Tidak seperti para presiden belakangan ini, yang seakan sengaja memberi hak
kepada wakil presiden mereka untuk turut memutuskan kebijaksanaan pemerintah di tingkat
nasional. Johnson yang di'santuni' begitu baik oleh Kennedy (walaupun masih juga tidak
puas), Mondale yang dihargai Carter (tidak pernah terdegar keluhannya), dan Bush
yang "dimanjakan" Reagen (asal tahu diri, tidak melawan para pembantu
terdekatnya, Baker dan Meese).
Bung Tomo
Begitu
halusnya perbedaan antara pembuat sejarah dan yang menjadi catatan sejarah saja. Hosni
Mubarak tidak tahu apa-apa tentang perundingan Israel.Ia tidak pernah ke Israel sekali
pun. Seolah kenyataan ini membedakan Mubarak yang menjadi catatan sejarah dan Sadat sang
pembuat sejarah.
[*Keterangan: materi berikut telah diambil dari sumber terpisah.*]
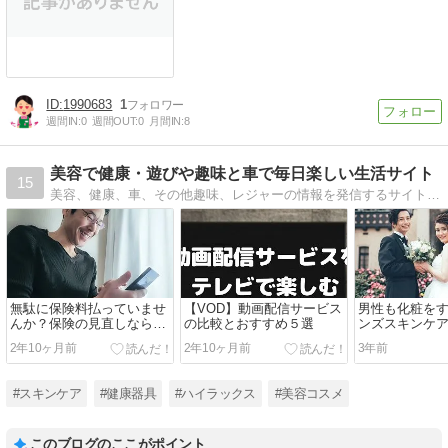
1990683
1
週間IN:
0
週間OUT:
0
月間IN:
8
美容で健康・遊びや趣味と車で毎日楽しい生活サイト
15
美容、健康、車、その他趣味、レジャーの情報を発信するサイトです。
無駄に保険料払っていませ
【VOD】動画配信サービス
男性も化粧を
んか？保険の見直しなら
の比較とおすすめ５選
ンズスキンケ
【保険コネクト】がおすす
番とは？
2年10ヶ月前
2年10ヶ月前
3年前
め！
#スキンケア
#健康器具
#ハイラックス
#美容コスメ
このブログのここがポイント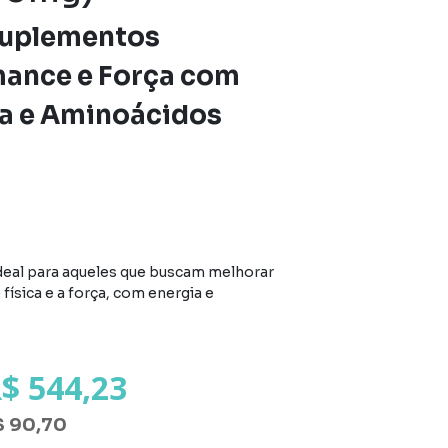
Suplementos
ance e Força com
a e Aminoácidos
eal para aqueles que buscam melhorar
física e a força, com energia e
$ 544,23
$ 90,70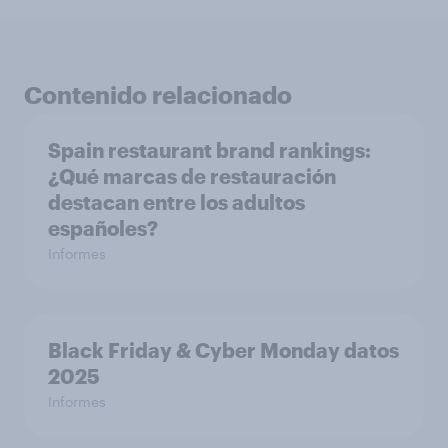
Contenido relacionado
Spain restaurant ​brand rankings​:
¿Qué marcas de restauración
destacan entre los adultos
españoles?
Informes
Black Friday & Cyber Monday datos
2025
Informes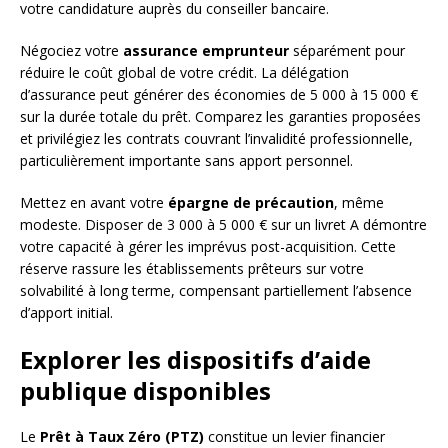
votre candidature auprès du conseiller bancaire.
Négociez votre
assurance emprunteur
séparément pour
réduire le coût global de votre crédit. La délégation
d’assurance peut générer des économies de 5 000 à 15 000 €
sur la durée totale du prêt. Comparez les garanties proposées
et privilégiez les contrats couvrant l’invalidité professionnelle,
particulièrement importante sans apport personnel.
Mettez en avant votre
épargne de précaution
, même
modeste. Disposer de 3 000 à 5 000 € sur un livret A démontre
votre capacité à gérer les imprévus post-acquisition. Cette
réserve rassure les établissements prêteurs sur votre
solvabilité à long terme, compensant partiellement l’absence
d’apport initial.
Explorer les dispositifs d’aide
publique disponibles
Le
Prêt à Taux Zéro (PTZ)
constitue un levier financier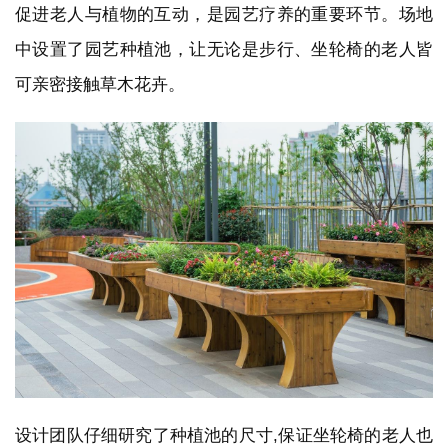
促进老人与植物的互动，是园艺疗养的重要环节。场地
中设置了园艺种植池，让无论是步行、坐轮椅的老人皆
可亲密接触草木花卉。
设计团队仔细研究了种植池的尺寸,保证坐轮椅的老人也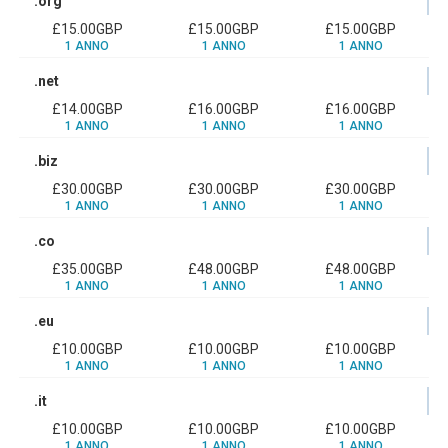
.org
£15.00GBP
£15.00GBP
£15.00GBP
1 ANNO
1 ANNO
1 ANNO
.net
£14.00GBP
£16.00GBP
£16.00GBP
1 ANNO
1 ANNO
1 ANNO
.biz
£30.00GBP
£30.00GBP
£30.00GBP
1 ANNO
1 ANNO
1 ANNO
.co
£35.00GBP
£48.00GBP
£48.00GBP
1 ANNO
1 ANNO
1 ANNO
.eu
£10.00GBP
£10.00GBP
£10.00GBP
1 ANNO
1 ANNO
1 ANNO
.it
£10.00GBP
£10.00GBP
£10.00GBP
1 ANNO
1 ANNO
1 ANNO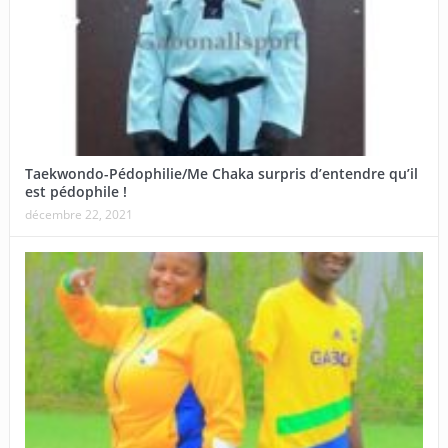
Taekwondo-Pédophilie/Me Chaka surpris d’entendre qu’il
est pédophile !
décembre 22, 2021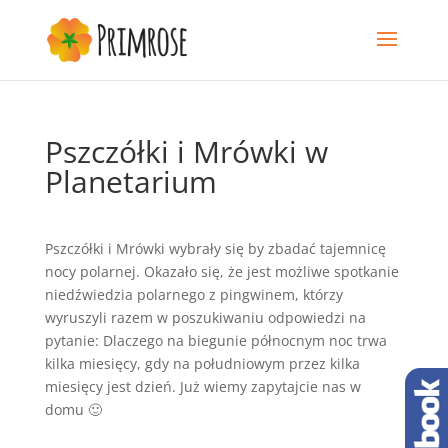
Pszczółki i Mrówki w
Planetarium
Pszczółki i Mrówki wybrały się by zbadać tajemnicę
nocy polarnej. Okazało się, że jest możliwe spotkanie
niedźwiedzia polarnego z pingwinem, którzy
wyruszyli razem w poszukiwaniu odpowiedzi na
pytanie: Dlaczego na biegunie północnym noc trwa
kilka miesięcy, gdy na południowym przez kilka
miesięcy jest dzień. Już wiemy zapytajcie nas w
domu 🙂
Wakil presiden yang tadinya kalah dalam persaingan kepresidenan dari
lawan politiknya, dicatat oleh sejarah sebagai 'orang yang juga menjadi calon' (the
also ran) -tokoh pelengkap belaka dibalik
keperkasaan pihak yang menang.
Akan
lebih besar kejengkelannya, jika sebelum menjadi wakil presiden ia sendiri telah membuat
sejarah. Umpamakan sajalah Bung Tomo almarhum menjadi Wakil presiden. Ia, yang begitu
berapi-api membakar semangat arek Suroboyo, dan dengan demikian membuat sejarah dengan
cara dan lingkungannya sendiri, sudah tentu akan merasa konyol dalam peranan orang kedua
tanpa wewenang yang jelas.Tidak heranlah jika kemudian si bung yang satu ini merasa sudah
puas dengan peran kesejarahannya yang begitu pendek di tahun 1945 itu- lalu tidak mengejar
peranan lain. Salah-salah bisa frustasi.
Dari
sudut pandangan ini, memang menarik untuk mengikuti perkembangan di Mesir sepeninggal
Anwar Sadat. Mampukah Mubarak menjadi pembuat sejarah yang setara dengan Sadat dan Nasser,
setelah tujuh tahun hanya berfungsi sebagai catatan belaka / Sadat lebih lama lagi : Enam
belas tahun - itu pun yang sering jadi ejekan orang. Baru setelah sang 'juragan' Nasser,
ia memperoleh kesempatan. Peranan itu dilakukannya dengan tidak tanggung-tanggung -
akhirnya harus ditebusnya dengan jiwanya sendiri.
Mampu
tidaknya Mubarak bergerak dari catatan sejarah menjadi pembuat sejarah hanya sejarah yang
akan menjawabnya. Padahal, dikawasan begitu bergolak di negara tua Mesir itu, hanya
pembuat sejarah yang dapat lama memerintah.